Leveraging User-Generated Social Media Content to Understand Misinformation in American Politics

Social Data Research Fellowship

Abstract

While many claim that social media websites facilitate the spread of fake news, current research overlooks the role that content written by social media users plays in misinforming the public. Facebook posts and tweets can contain false information without being subject to rigorous fact-checking. This means that individuals may be exposed to inaccurate information from their online friends without even knowing that they should question it. In this project, I propose to study the extent to which user-generated content on social media platforms distorts information reported by mainstream news outlets.

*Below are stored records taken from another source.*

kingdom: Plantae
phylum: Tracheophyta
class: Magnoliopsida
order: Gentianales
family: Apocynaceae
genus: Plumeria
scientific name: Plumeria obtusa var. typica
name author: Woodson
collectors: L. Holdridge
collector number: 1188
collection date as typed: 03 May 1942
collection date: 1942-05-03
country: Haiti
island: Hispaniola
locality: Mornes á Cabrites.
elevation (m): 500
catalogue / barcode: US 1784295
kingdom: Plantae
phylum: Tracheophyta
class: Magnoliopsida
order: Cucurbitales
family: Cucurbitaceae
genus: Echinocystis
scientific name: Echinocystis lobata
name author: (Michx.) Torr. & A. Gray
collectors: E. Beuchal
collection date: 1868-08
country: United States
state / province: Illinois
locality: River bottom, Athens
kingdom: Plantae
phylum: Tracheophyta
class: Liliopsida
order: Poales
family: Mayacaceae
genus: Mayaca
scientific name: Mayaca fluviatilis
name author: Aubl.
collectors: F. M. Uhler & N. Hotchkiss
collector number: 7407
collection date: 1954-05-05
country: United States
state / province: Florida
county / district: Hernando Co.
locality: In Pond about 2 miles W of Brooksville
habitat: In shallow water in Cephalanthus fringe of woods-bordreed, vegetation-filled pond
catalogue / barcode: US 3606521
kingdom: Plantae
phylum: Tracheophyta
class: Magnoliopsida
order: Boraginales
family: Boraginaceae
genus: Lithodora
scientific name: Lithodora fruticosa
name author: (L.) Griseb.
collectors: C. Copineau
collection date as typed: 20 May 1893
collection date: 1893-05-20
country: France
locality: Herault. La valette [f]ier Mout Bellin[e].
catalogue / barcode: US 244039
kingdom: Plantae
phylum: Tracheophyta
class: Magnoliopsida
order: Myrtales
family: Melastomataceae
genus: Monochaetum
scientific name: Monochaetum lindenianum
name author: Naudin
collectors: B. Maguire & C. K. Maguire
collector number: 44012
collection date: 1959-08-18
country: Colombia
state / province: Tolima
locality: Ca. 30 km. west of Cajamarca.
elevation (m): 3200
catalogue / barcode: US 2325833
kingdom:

Using a variety of natural language processing methods, I will examine the text of social media posts made by news outlets, as well as the text of comments on those posts, between 2016 and 2020. In an effort to understand which types of news content are more likely to become distorted in the comments, I will conduct an experiment designed to capture the causal effect of the initial news source and the salience of the topic on information distortion. This project stands to change the way we think about misinformation on social media and point toward the need for a different toolkit for trying to combat the problem.

Research Team

Principal Investigator

Taylor Carlson

Assistant Professor, Washington University in St. Louis

  • Bio ▾

    Taylor Carlson is an assistant professor in the political science department at Washington University in St. Louis. She received her PhD in political science from the University of California, San Diego in 2019 and her BA in public policy and psychology from the College of William & Mary in 2014. Her work focuses on understanding the content and consequences of political conversations. Of particular interest is understanding the ways in which individuals distort information they consume in the news as they discuss it with other people, both online and face-to-face. She uses a variety of methodological approaches, including novel experimental designs, surveys, and text analysis of data generated from experiments and on social media. Her work has been published in several peer-reviewed journals, including the Journal of Politics and American Political Science Review. Her first book, coauthored with Marisa Abrajano and Lisa García Bedolla, was published with Oxford University Press in 2020. Her second book, coauthored with Jaime Settle, is under advanced contract with Cambridge University Press. She is currently working on a third book manuscript based on her dissertation research, which won the Jean Fort Dissertation Prize at UC San Diego in 2019.